Passei dois anos fora da rota, mas passaram-se 20 anos para mim, nesse intervalo.
Antes, o tempo caminhava macio, calçado em meias de lã, eu nem conseguia ouvir seus passos ou prestar atenção no seu abrir e fechar de portas.
Agora, ele pisa por cima de mim com botinas e esporas, e corre veloz, num cavalo enorme, pelas campinas ressecadas dos meus dias preocupados.
Tornou-se para mim, de eloquente professor, em implacável algoz!
E já não me ensina como outrora, mas apenas me castiga pelas lições que negligenciei aprender, enquanto ele caminhava silente entre os móveis da minha sala.
Eu sempre gostei do tempo.
Nunca me importei com as suas ferramentas abrindo sulcos no meu rosto ou na minha alma. Mesmo doendo de vez em quando, eu ainda aguardava pacientemente pelo dia em que sua escultura estivesse pronta.
Mas ela não fica pronta nunca!
Ele esculpe sem parar, e vai tirando lascas cada vez maiores, e elas doem mais e mais fundo, enrugando mais a minha esperança do que a superfície do meu corpo.
Mas eu não peço que ele pare o seu trabalho. Não! Eu jamais pediria!
Ao contrário, eu quero mesmo que acelere as coisas! 
Que ele termine logo o que começou naquele outubro distante em que, talvez por preguiça ou má vontade de começar uma nova escultura, tentou me arrastar por asfixia.
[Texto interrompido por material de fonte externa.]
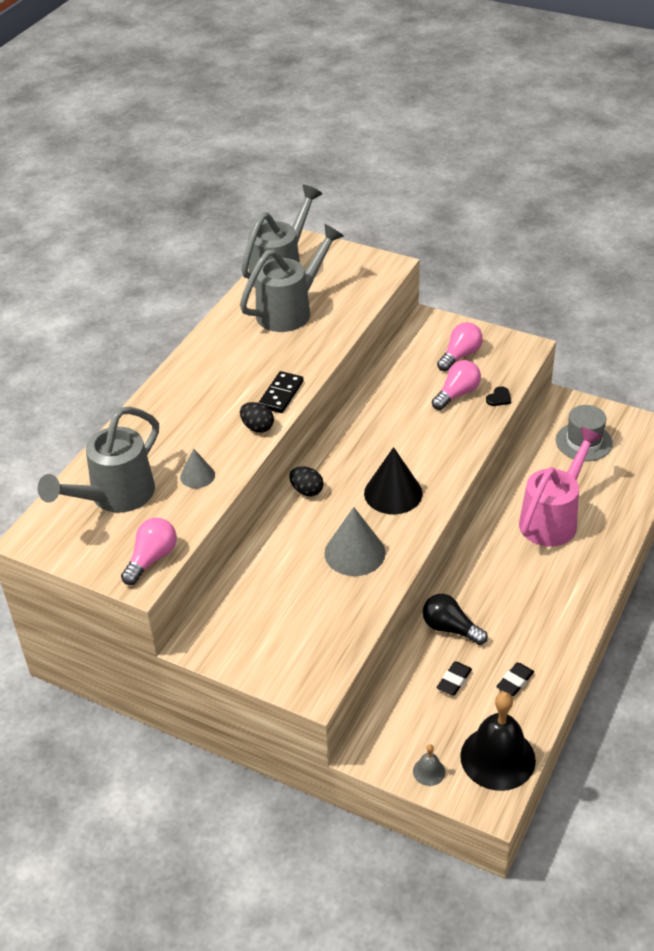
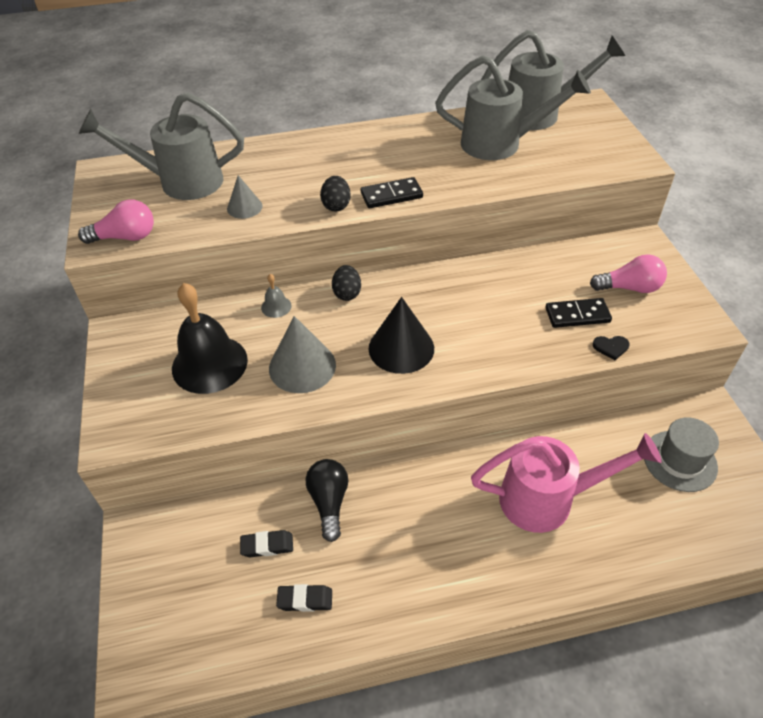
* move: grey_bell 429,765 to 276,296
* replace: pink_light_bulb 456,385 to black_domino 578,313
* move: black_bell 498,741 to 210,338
Veio o doutor Genecy e não deixou, aplicando-me a primeira e caprichada surra de trinta e cinco palmadas estaladas no traseiro, recurso rudimentar, mas eficaz, àquela época.
Meu velho e ranzinza amigo tempo, meu mestre e artesão, meu algoz impiedoso... Um dia ele extinguirá minhas memórias e lembranças, deletará pessoas e lugares que conheci, até que, por fim, me dará a calmaria do esquecimento de mim mesma, apagando todas as luzes e fechando todas as portas, para que nada atrapalhe o meu sono.
Confio nele. Às vezes pula algumas etapas, às vezes impacienta-se e acelera as coisas, mas nunca, jamais deixa de cumprir o seu fim.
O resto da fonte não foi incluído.